1. Factors that affect CNC machining part temperature
1. Natural Climate
According to the laws of thermodynamics, objects adapt to ambient temperature. That is to say, the hotter a room is, the hotter the objects in that room will be. Because of this, machines used in extreme heat environments run at temperatures above recommended or “normal” temperatures.
If your operation is in a naturally hot environment, you need to take extra measures to ensure that your CNC machine runs at the recommended temperature.
2. Ongoing Environment
Best practice suggests positioning your CNC machine frame as far as possible from other heat sources such as a heat-treating oven. For example, when planning the layout of a new factory, place the machine shop as far from the boiler or steam room as possible.
As your machine runs, it already has two sources of heat: natural climate heat and machining process heat. Process heat is the heat generated by the machine itself while in operation. These two sources are unavoidable although they can be mitigated and controlled. Positioning your CNC machine far from other heat sources eliminates a third heat source from adding to the heat gain of the CNC machining environment.
3. The Machining Tool
The temperature of the machining tool plays an integral part in the machining process. If the tool overheats, it leads to problems such as thermal deformation and thermal expansion which lead to diminished machining accuracy. Overheating of the tool also leads to a shorter tool life thereby increasing the cost of running the machining operation. In other words, tool hardness decreases with increasing temperature.
Common materials for machine tools include Tungsten Carbide and High-Speed Steel. Tungsten carbide maintains a sharp cutting edge longer than High-Speed -Steel, it produces a better finish, and can cut harder materials. Tungsten also withstands higher temperatures and therefore can achieve faster cutting speeds than steel. Faster cutting speeds reduce production time.
4. Material Properties
The type of material or material properties of the workpiece has an effect on the temperature generated in the machining environment. The harder a material is, the more energy is required to machine it or remove material from it.

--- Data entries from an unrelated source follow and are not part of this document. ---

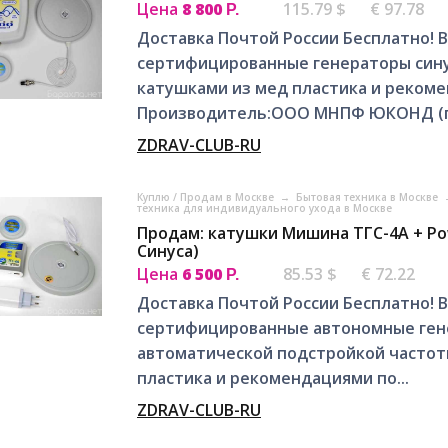
Цена
8 800
115.79 $
€ 97.78
Р.
Доставка Почтой России Бесплатно! 
сертифицированные генераторы сину
катушками из мед пластика и реком
Производитель:ООО МНПФ ЮКОНД (г.
ZDRAV-CLUB-RU
Куплю / Продам в Москве
→
Бытовая техника в Москве
техника для индивидуального ухода в Москве
Продам: катушки Мишина ТГС-4А + P
Синуса)
Цена
6 500
85.53 $
€ 72.22
Р.
Доставка Почтой России Бесплатно! 
сертифицированные автономные генер
автоматической подстройкой частот
пластика и рекомендациями по...
ZDRAV-CLUB-RU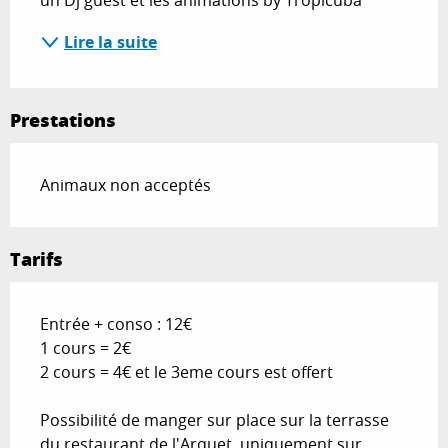
Lire la suite
Prestations
Animaux non acceptés
Tarifs
Entrée + conso : 12€
1 cours = 2€
2 cours = 4€ et le 3eme cours est offert
Possibilité de manger sur place sur la terrasse
du restaurant de l'Arquet, uniquement sur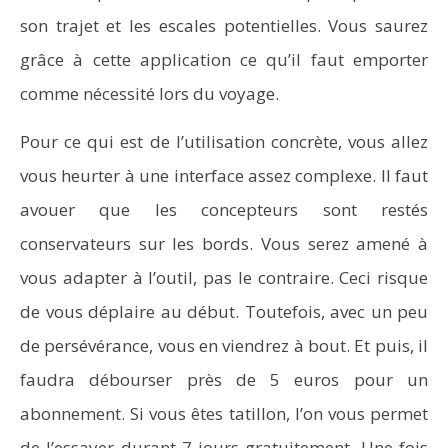
son trajet et les escales potentielles. Vous saurez
grâce à cette application ce qu’il faut emporter
comme nécessité lors du voyage.
Pour ce qui est de l’utilisation concrète, vous allez
vous heurter à une interface assez complexe. Il faut
avouer que les concepteurs sont restés
conservateurs sur les bords. Vous serez amené à
vous adapter à l’outil, pas le contraire. Ceci risque
de vous déplaire au début. Toutefois, avec un peu
de persévérance, vous en viendrez à bout. Et puis, il
faudra débourser près de 5 euros pour un
abonnement. Si vous êtes tatillon, l’on vous permet
de l’essayer durant 7 jours gratuitement. Une fois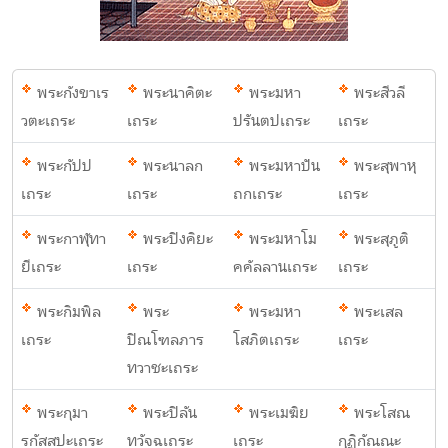
พระกังขาเร
พระนาคิตะ
พระมหา
พระสีวลี
วตะเถระ
เถระ
ปรันตปเถระ
เถระ
พระกัปป
พระนาลก
พระมหาปัน
พระสุพาหุ
เถระ
เถระ
ถกเถระ
เถระ
พระกาฬุทา
พระปิงคิยะ
พระมหาโม
พระสุภูติ
ยีเถระ
เถระ
คคัลลานเถระ
เถระ
พระกิมพิล
พระ
พระมหา
พระเสล
เถระ
ปิณโฑลภาร
โสภิตเถระ
เถระ
ทวาชะเถระ
พระกุมา
พระปิลัน
พระเมฆิย
พระโสณ
รกัสสปะเถระ
ทวัจฉเถระ
เถระ
กุฏิกัณณะ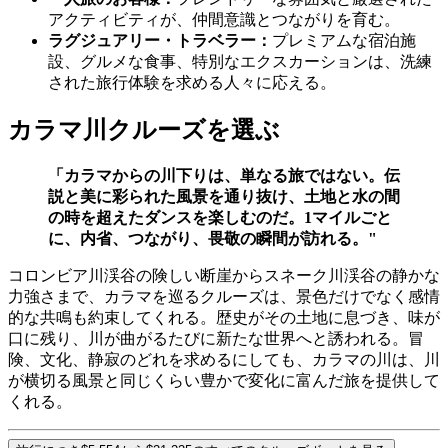
アクティビティが、仲間意識とつながりを育む。
ラグジュアリー・トラベラー：
プレミアムな宿泊施
設、グルメな食事、特別なエクスカーションは、洗練
された旅行体験を求める人々に応える。
カラマ川クルーズを選ぶ
「カラマからの川下りは、単なる旅ではない。伝
説と美に彩られた風景を通り抜け、土地と水の間
の時を超えたダンスを楽しむのだ。1マイルごと
に、内省、つながり、畏敬の瞬間が訪れる。"
コロンビア川渓谷の険しい断崖からスネーク川渓谷の静かな
力強さまで、カラマを巡るクルーズは、景色だけでなく感情
的な共鳴も約束してくれる。歴史がその土地に息づき、味が
口に残り、川が曲がるたびに新たな世界へと誘われる。冒
険、文化、静寂のどれを求めるにしても、カラマの川は、川
が横切る風景と同じくらい豊かで変化に富んだ旅を提供して
くれる。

The more energy required, the higher the temperature generated at that point if other parameters such as feed rate are kept constant. Following this observation, it is important to consider material properties when selecting materials.

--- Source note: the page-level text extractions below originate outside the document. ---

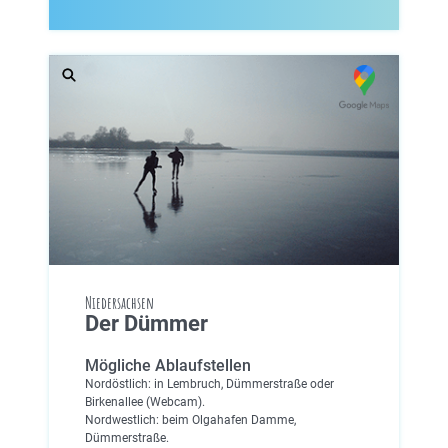
Niedersachsen
Der Dümmer
Mögliche Ablaufstellen
Nordöstlich: in Lembruch, Dümmerstraße oder
Birkenallee (Webcam).
Nordwestlich: beim Olgahafen Damme,
Dümmerstraße.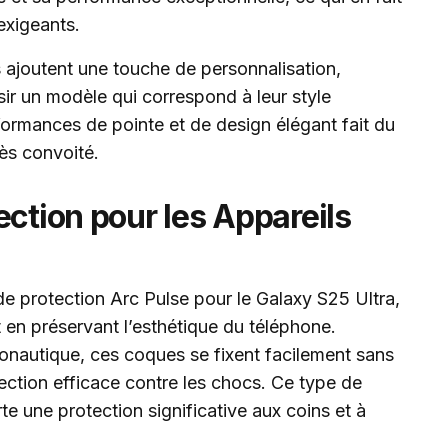
 exigeants.
 ajoutent une touche de personnalisation,
sir un modèle qui correspond à leur style
ormances de pointe et de design élégant fait du
ès convoité.
ection pour les Appareils
e protection Arc Pulse pour le Galaxy S25 Ultra,
t en préservant l’esthétique du téléphone.
onautique, ces coques se fixent facilement sans
otection efficace contre les chocs. Ce type de
e une protection significative aux coins et à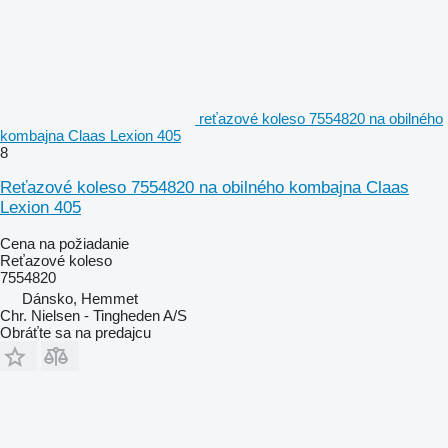
reťazové koleso 7554820 na obilného
kombajna Claas Lexion 405
8
Reťazové koleso 7554820 na obilného kombajna Claas
Lexion 405
Cena na požiadanie
Reťazové koleso
7554820
Dánsko, Hemmet
Chr. Nielsen - Tingheden A/S
Obráťte sa na predajcu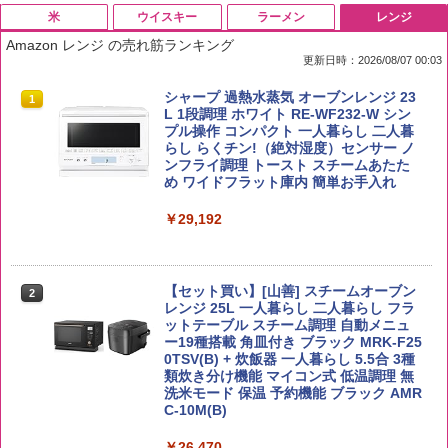
米
ウイスキー
ラーメン
レンジ
Amazon レンジ の売れ筋ランキング
更新日時：2026/08/07 00:03
by Amazon 国産ブレンド米 精米 5kg
ブラックニッカ ニッカ Nikka ウィスキ
チキンラーメン どんぶり 85g×12個 日清
シャープ 過熱水蒸気 オーブンレンジ 23
1
1
1
1
ー4000ml ブラックニッカクリア ウヰス
食品 インスタント カップ麺
L 1段調理 ホワイト RE-WF232-W シン
キー 【日本 アサヒ ウィスキー】 大容量
プル操作 コンパクト 一人暮らし 二人暮
￥2,650
お得 4リットル
らし らくチン!（絶対湿度）センサー ノ
￥1,939
ンフライ調理 トースト スチームあたた
め ワイドフラット庫内 簡単お手入れ
￥4,356
￥29,192
【公式】ブタメン とんこつ味 35g×15個
2
野沢農産 無洗米 青い流るる コシヒカリ
2
| 業務用 夜食 カップラーメン ミニカップ
5kg 長野県産 令和7年産
角瓶 2700ml サントリー ウイスキー ハ
麺 小腹 インスタント アウトドアにも ロ
2
イボール 大容量
ーリングストック 大人買い おやつカン
【セット買い】[山善] スチームオーブン
￥3,980
パニー
2
レンジ 25L 一人暮らし 二人暮らし フラ
￥6,054
ットテーブル スチーム調理 自動メニュ
￥1,451
ー19種搭載 角皿付き ブラック MRK-F25
0TSV(B) + 炊飯器 一人暮らし 5.5合 3種
類炊き分け機能 マイコン式 低温調理 無
【在庫処分価格】ももたろう印 無洗米 5
3
洗米モード 保温 予約機能 ブラック AMR
kg 業務用 お米マイスターブレンド
角ハイボール 350ml×24本 サントリー ウ
3
国分 tabete だし麺 千葉県産はまぐりだ
3
C-10M(B)
イスキー ハイボール 缶
し 塩らーめん 108g×10袋 保存食 備蓄
￥2,680
￥26,470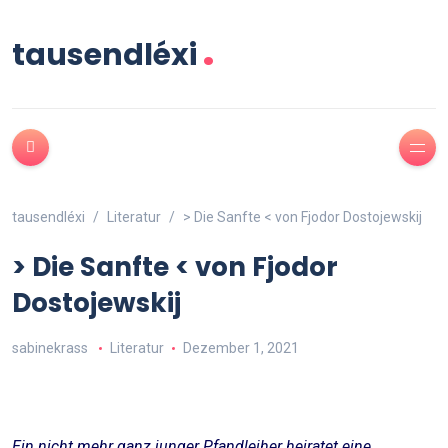
.
tausendléxi
tausendléxi
Literatur
> Die Sanfte < von Fjodor Dostojewskij
> Die Sanfte < von Fjodor
Dostojewskij
sabinekrass
Literatur
Dezember 1, 2021
Ein nicht mehr ganz junger Pfandleiher heiratet eine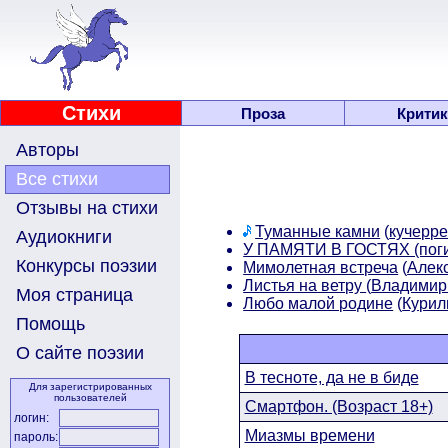
Стихи
Проза
Критик
Авторы
Все стихи
Отзывы на стихи
Туманные камни
(
кучерре
Аудиокниги
У ПАМЯТИ В ГОСТЯХ (пог
Конкурсы поэзии
Мимолетная встреча
(
Алек
Листья на ветру
(
Владими
Моя страница
Любо малой родине
(
Курил
Помощь
О сайте поэзии
В тесноте, да не в биде
Для зарегистрированных
пользователей
Смартфон. (Возраст 18+)
логин:
Миазмы времени
пароль: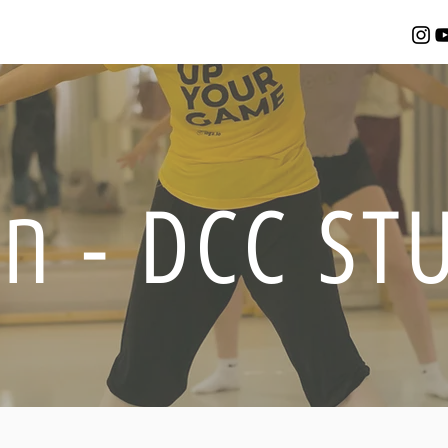
DCC - חלק 2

The heat generated at the tool-workpiece is able to produce in the workpiece effects similar to heat treating. Stainless steel is a material that is prone to work hardening during the machining process.
There are different types of heat-treating processes such as annealing and hardening that can be done to a material to give it specific characteristics. Heat treatment processes are done to change metal alloy/ alloy steel physical properties such as hardness, toughness, tensile strength, and ductility.
However, hard materials are more difficult to machine thus some heat treatment processes are best done after machining.
An advantage of machining before heat treatment is that sourcing material is easier. Heat-treated profiles are more common than non-heat-treated profiles. Pre-treated materials also hold tighter tolerances better than non-treated materials.
An advantage of heat treating after machining is that you can choose which method of treatment you want to use in order to obtain your desired characteristics.